Tuesday, September 6, 2016

Unique Copy Center

I was near Washington Square Park. I walked past a print and copy shop with a banner outside. The blue banner displayed red block letters that spelled Unique Copy Center. I stopped walking to gaze at the terse paradox. I couldn't imagine how or why a unique copy of anything would be produced. If a mother walks into a copy shop with her two children and orders one hundred copies of a flyer with information about Sid, the family's missing cat, surely the mother does not desire one hundred unique copies of the original flyer. A unique copy could contain misspelled words, a blurry photo, or inaccurate contact information. A unique copy would not be a copy at all; it would be a new original flyer.

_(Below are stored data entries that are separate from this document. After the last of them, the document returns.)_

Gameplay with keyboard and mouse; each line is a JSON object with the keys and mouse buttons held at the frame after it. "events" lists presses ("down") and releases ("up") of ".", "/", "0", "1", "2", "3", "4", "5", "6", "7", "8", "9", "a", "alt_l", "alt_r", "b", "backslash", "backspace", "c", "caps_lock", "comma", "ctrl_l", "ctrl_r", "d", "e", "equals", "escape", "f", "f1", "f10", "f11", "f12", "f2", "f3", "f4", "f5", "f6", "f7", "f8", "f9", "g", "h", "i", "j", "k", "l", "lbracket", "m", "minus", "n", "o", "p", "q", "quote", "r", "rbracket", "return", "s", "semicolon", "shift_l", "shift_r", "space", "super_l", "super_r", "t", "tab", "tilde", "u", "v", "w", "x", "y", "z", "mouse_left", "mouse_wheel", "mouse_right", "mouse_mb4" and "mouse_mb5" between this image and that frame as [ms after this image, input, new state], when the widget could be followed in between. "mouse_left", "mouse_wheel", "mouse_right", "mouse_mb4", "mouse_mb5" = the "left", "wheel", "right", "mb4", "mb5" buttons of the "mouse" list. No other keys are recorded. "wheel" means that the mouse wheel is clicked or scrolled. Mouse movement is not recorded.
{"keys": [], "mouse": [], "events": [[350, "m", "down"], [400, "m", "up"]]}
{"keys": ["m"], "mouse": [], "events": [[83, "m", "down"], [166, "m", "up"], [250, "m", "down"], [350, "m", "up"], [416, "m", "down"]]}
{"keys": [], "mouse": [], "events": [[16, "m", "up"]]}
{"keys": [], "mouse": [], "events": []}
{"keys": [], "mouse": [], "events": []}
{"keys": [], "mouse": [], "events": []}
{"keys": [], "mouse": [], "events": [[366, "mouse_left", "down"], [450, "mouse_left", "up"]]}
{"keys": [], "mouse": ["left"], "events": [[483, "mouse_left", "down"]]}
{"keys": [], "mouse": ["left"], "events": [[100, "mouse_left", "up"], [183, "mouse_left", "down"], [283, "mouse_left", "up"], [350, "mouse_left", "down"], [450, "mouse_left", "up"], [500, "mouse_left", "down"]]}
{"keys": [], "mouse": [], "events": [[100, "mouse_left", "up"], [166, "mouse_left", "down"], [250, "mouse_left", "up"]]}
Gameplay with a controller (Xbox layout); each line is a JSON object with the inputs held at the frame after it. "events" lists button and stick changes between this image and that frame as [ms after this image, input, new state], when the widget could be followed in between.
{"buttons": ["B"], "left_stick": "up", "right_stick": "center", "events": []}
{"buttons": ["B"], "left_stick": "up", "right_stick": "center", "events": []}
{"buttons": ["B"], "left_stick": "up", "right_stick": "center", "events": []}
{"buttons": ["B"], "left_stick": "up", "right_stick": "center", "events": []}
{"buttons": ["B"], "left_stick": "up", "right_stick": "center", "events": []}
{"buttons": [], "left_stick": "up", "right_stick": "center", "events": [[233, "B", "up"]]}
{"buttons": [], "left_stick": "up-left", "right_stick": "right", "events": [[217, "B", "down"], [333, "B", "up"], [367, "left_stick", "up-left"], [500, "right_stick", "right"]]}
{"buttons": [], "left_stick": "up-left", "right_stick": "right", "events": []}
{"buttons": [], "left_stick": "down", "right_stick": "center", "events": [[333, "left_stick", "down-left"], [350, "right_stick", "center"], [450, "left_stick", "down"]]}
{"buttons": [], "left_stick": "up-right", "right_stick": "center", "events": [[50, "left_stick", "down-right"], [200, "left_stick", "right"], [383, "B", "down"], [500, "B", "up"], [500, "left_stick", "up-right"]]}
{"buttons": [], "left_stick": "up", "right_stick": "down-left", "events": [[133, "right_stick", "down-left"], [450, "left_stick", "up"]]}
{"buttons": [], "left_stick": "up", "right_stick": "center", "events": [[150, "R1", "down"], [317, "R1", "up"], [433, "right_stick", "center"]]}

Maybe the copy center didn't produce unique copies. Maybe the copy center itself was unique. I chose not to investigate its interior. I only looked at the banner. I disregarded the intended meaning of the banner. I disregarded the copy shop entirely and began to consider what purpose a unique copy might have. A unique copy could be many things. It could be a plagiarized paper augmented with some original paragraphs or sentences; it could be a reproduction of anything constructed from a different medium than the original; it could be a damaged version of the original; it could be a reorganized version of the original; it could be an unrecognizable version of the original. A unique copy could be art. 

Every piece of art is a unique copy. Every artist is a unique copy machine, distorting and reimagining reality. Artists produce unique copies of what they see, hear, feel, taste, and smell. Even the artist himself is a unique copy. All human beings--all species--are unique copies. We share nucleotide sequences in DNA, yet we exhibit uniqueness. We stoke pride with our uniqueness. We talk about our uniqueness so much that it becomes our sameness. 

But in the same way that a unique copy of an original flyer for a missing cat would become a new original flyer, a unique copy of a human being--a son, a daughter, or anything in between--would become an original person. An original person with original humanness. 

I walked away from the Unique Copy Center and went to class. I drew two unique copies of the Unique Copy Center's banner in my notebook.